I was fascinated to hear of the ‘ Berserkers’ an elite group of Viking fighters, tall, wearing bear skins, hyped up on magic mushrooms, fighting in a frenzied trance. One such is depicted being speared from underneath Stamford Bridge which he was defending.

guild 2Secondly we have the story of making the tapestry. It was the brainchild of Tom Wyles co founder of The Battle of Stamford Bridge Heritage Society, Viking enthusiast and re enactor, designed by Chris Rock a graphic designer and stitched by 25 embroiderers under the direction of Shirley Smith., professional textile artist. There are 12 panels making a length of 15m, 60cm deep. The tapestry is sewn on linen (costing £100 per metre!) and backed with calico on which the design is drawn. Eight colours of wool are used similar to those used in the Bayeux Tapestry with the style and stitch the same. We were able to handle samples showing the way the details are outlined in one colour and then filled in with another, using 3 layers of stitching, making the Bayeux stitch.

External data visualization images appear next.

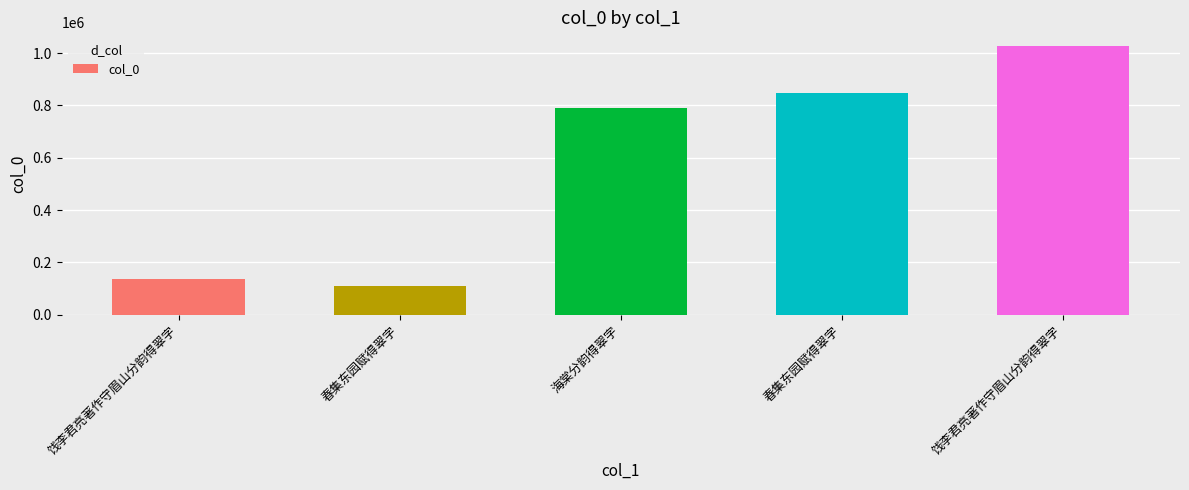

Which label corresponds to the largest value in the chart?

饯李君亮著作守眉山分韵得翠字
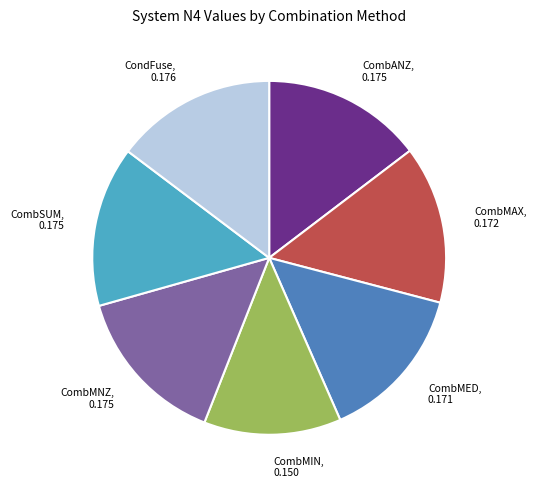

Is it true that CombMIN is 7% of the pie?

False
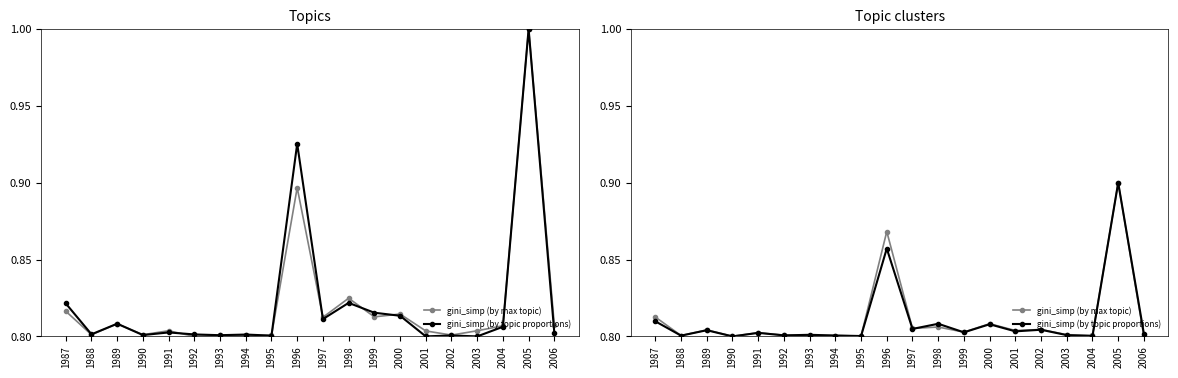

What is the value of the gini_simp (by topic proportions) point at the 3rd from the left?

0.8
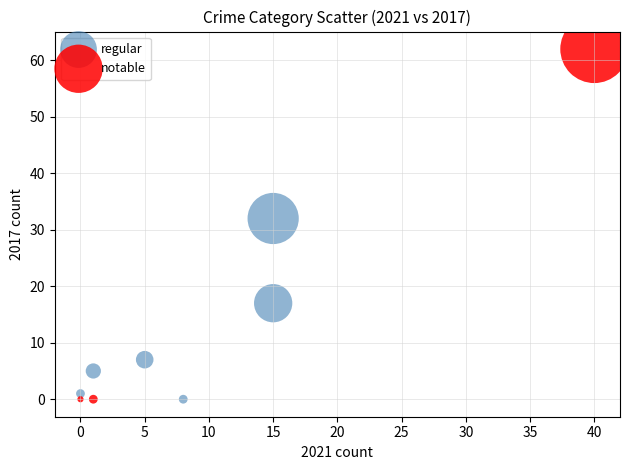

Which series contains the highest Y value?

notable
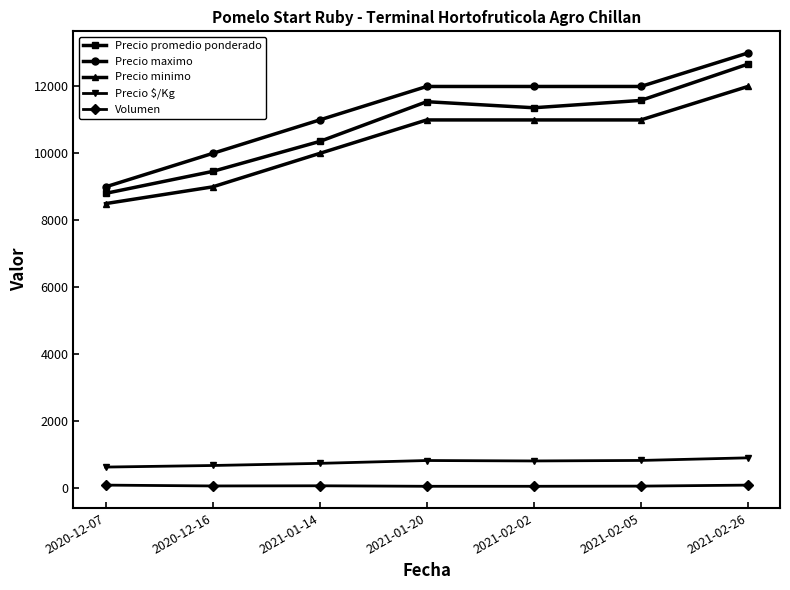

True or false: Precio maximo and Precio promedio ponderado intersect in this chart.

False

So far the project has cost £6000 and more money is needed to purchase the cases in which it will be displayed. Cards, jigsaws, T shirts, embroidery kits are all on sale to raise funds. Hopefully by the 950th anniversary in September the tapestry will be in it’s permanent home in the Old Station Club Heritage Centre at Stamford Bridge.

guild 2Thirdly a display of many of the panels was set up in the Gin Race room for us to examine.

It was so interesting to see the work up close and have some of the quirky features pointed out – a soldier calls for help on his mobile phone, and another is wearing glasses. A dog is depicted in every panel, looking dejected with an arrow in his paw on the penultimate panel and with it bandaged in the last.

Each panel has a strip at the top with script explaining the action and at the bottom another strip showing scenes of everyday life. Panel 11 is of particular interest showing a loom, spinning wheel and woman holding a distaff. (Just a thought, were spinning wheels in use at that time in England? I can’t find a definitive answer to that). Each embroiderer has their own symbol along with their name in runes, embroidered in the lower strip of each panel they’ve worked on. What a project to have been involved with and how proud all involved must be! It’s such a wonderful piece.